To create the ETL I set up an EMR instance with a Spark cluster to process the source files, reading them in from an S3 bucket. I then ran transformations on that big data, distributing it out into separate tables and then writing it back into an S3 data lake.
Field Name | Data Type | Description |
---|---|---|
cicid | Integer | The immigrant unique id |
origin_country | String | The immigrant's origin country |
arrival_city | String | The immigrant's arrival city in the USA |
state_code | String | The immigrant's arrival state in the USA |
temp_id | String | The identifier for each unique combination of city and state |
City | String | The city where the temperature was taken |
Country | String | The country where the temperature was taken |
AverageTemperature | Float | The average temperature from 2008-2013 for that particular city |
dg_id | String | The unique identifier for the city and state |
city | String | The city where the population was taken |
total_population | Integer | The total population of a given city |
The goal would be to create an analytics table where analysts could gain insights on how weather and temperature affects immigrants migration choices.
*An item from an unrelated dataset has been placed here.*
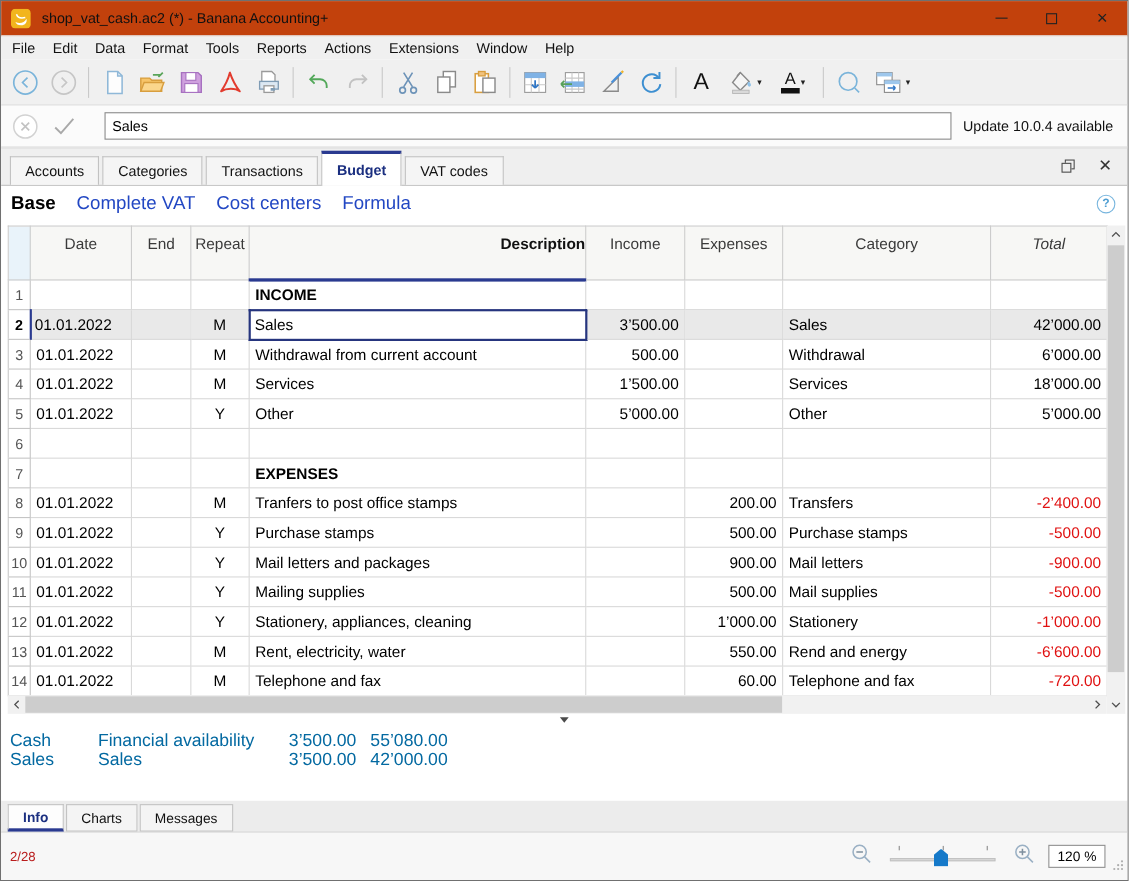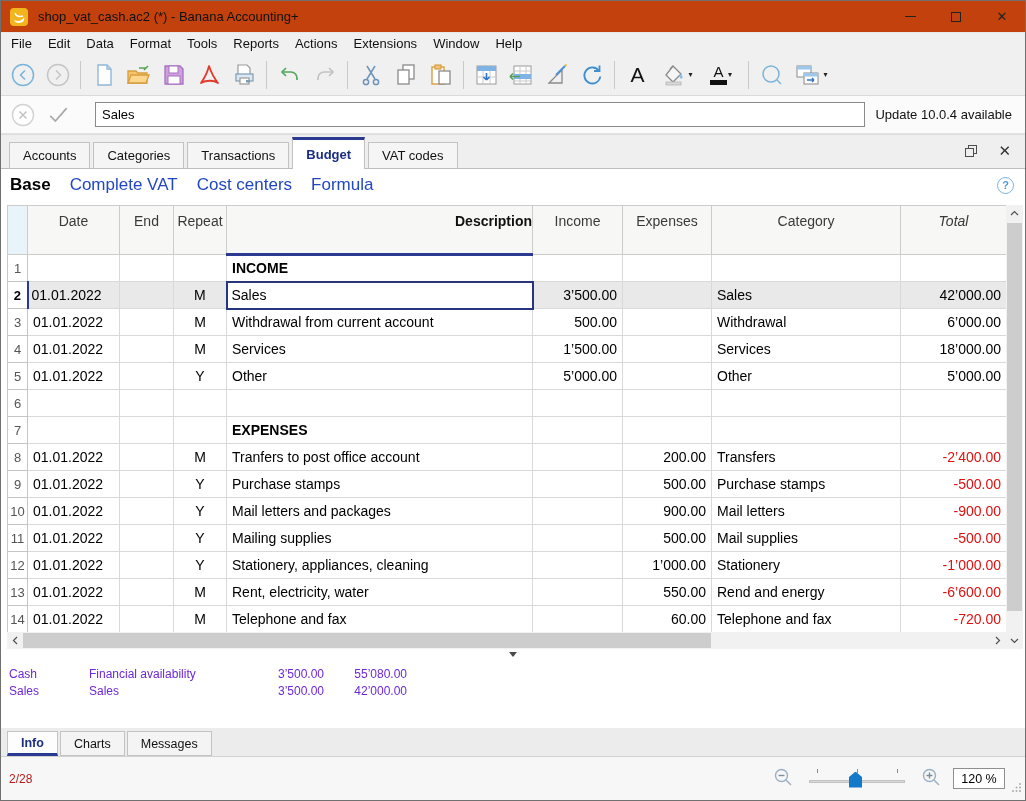"Tranfers to post office account" td.desc { text: account -> stamps }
I'd like to run queries grouping immigrants by similar origin country and then seeing if they ended up in cities with similar weather or different weather. I did use Spark for this but if I was to use Airflow, I'd probably use it if there was more data incoming frequently. I'd then like to create an ongoing, scheduled task that would take in the new data, format it into my tables and then append it to the Parquet files under appropriately named folders.
If the data was increased by 100x I would probably try to programatically process it in smaller chunks and still use Spark. Perhaps I'd upgrade the Spark cluster too to be more powerful. If the pipelines were run on a daily basis by 7am I'd use Airflow to get my process set up and then have an email trigger sent off if something went wrong. If the database needed to be accessed by 100+ people I think my current set up would work, because S3 can be accessed by many people at the same time.